◆ **Tasks to carry out**
1. In the Doctor Faustus text, what is the title of William Prynne's 1633 antitheatrical work?
2. Reproduce the Doctor Faustus text from "But even that" to "on the review.".

◆ **Text extract**
--- begin ---

Christopher Marlowe’s Doctor Faustus at four hundred.

The Devil and Dr. Faustus Meet, ca. 1825. Via Wellcome Images.

 

Christopher Marlowe’s The Tragical History of the Life and Death of Doctor Faustus premiered in 1594. Nearly forty years later, people were still talking about those earliest performances. The Puritan pamphleteer and ideologue William Prynne, in his massive 1633 antitheatrical tome Histriomastix, recounted diabolical legends surrounding this most infernal of plays. The spectators and actors “prophanely playing” in that first production, he reported, had a “visible apparition of the Devill on the Stage.” The good Puritan—soon to be imprisoned in the Tower of London, where he would have his ears cropped for having implied that the queen was a whore—assures us that though he was not himself familiar with such theatrical dens of iniquity, he can confirm the event’s veracity as “the truth of which I have heard from many now alive, who well remember it.”

Similarly, a monograph by someone identified only as “G.J.R” recounts that during a performance of the scene where Dr. Faustus begins his conjurations, there suddenly “was one devil too many amongst them.” It seems that the hocus pocus nonsense magic of Marlowe’s immense Latin learning had accidentally triggered an actual occult transaction, pulling one of Lucifer’s servants from hell into our own realm. On that stage in Exeter—there among conjuring circles, chanted invocations, and the adjuring of God’s love—the extras playing stock devils with caked-on red makeup and fake horns strapped to their heads found themselves with the chance to meet the real thing. G.J.R. informs us that “after a little pause… every man hastened to be first out of doors.” The actors (“contrary to their custom,” he duly informs us) spent the night in “reading and in prayer,” making sure to get “out of the town the next morning.” 

But even that is no match for the premiere of the play, at the Rose Theatre in Southwark (which today lay underneath a parking garage) among taverns, brothels, and bear-baiting pits, when some in the audience claimed that they spied Mephistopheles’s master himself among the crowd, having availed himself of the opportunity to travel up to Earth and to see how accurately his old friend Kit Marlowe had presented him. No word on the review.

--- end ---

◆ **Extracted records**
--- begin ---

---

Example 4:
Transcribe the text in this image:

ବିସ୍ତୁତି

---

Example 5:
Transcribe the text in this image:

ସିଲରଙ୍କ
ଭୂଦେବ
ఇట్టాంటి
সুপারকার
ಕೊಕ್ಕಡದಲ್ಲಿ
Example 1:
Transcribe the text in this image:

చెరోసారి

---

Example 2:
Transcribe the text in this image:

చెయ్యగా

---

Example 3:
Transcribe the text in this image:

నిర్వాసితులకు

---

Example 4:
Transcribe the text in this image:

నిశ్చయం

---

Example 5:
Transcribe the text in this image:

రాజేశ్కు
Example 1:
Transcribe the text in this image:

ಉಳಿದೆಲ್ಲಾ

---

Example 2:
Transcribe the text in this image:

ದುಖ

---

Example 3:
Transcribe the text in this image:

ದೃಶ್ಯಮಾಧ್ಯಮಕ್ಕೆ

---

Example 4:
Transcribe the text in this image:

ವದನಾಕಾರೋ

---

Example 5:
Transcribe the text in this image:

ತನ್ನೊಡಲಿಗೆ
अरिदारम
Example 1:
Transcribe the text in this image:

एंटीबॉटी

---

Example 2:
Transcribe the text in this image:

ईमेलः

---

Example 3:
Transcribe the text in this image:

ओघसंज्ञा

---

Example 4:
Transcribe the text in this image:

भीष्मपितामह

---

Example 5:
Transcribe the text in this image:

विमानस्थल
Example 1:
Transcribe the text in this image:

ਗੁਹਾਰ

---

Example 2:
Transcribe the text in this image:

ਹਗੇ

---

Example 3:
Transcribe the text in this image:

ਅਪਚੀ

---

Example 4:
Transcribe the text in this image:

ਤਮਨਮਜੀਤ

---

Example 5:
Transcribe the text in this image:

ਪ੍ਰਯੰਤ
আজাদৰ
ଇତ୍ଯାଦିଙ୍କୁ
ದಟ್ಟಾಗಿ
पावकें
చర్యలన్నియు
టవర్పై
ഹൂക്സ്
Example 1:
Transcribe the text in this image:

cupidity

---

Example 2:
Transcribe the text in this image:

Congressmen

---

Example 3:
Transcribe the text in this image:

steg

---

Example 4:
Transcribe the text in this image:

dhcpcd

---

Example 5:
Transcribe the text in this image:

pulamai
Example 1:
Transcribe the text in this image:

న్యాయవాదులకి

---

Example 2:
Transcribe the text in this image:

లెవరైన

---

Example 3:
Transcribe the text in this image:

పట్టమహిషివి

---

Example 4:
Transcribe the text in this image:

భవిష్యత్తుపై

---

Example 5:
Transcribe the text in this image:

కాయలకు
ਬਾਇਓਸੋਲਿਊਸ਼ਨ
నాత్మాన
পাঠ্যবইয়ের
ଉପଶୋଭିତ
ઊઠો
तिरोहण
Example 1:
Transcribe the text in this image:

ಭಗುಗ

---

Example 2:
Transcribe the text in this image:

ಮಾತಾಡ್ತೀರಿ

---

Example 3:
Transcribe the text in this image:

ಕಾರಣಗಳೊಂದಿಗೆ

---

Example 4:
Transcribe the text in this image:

--- end ---

◆ **Results**
1. Histriomastix

2.
But even that is no match for the premiere of the play, at the Rose Theatre in Southwark (which today lay underneath a parking garage) among taverns, brothels, and bear-baiting pits, when some in the audience claimed that they spied Mephistopheles’s master himself among the crowd, having availed himself of the opportunity to travel up to Earth and to see how accurately his old friend Kit Marlowe had presented him. No word on the review.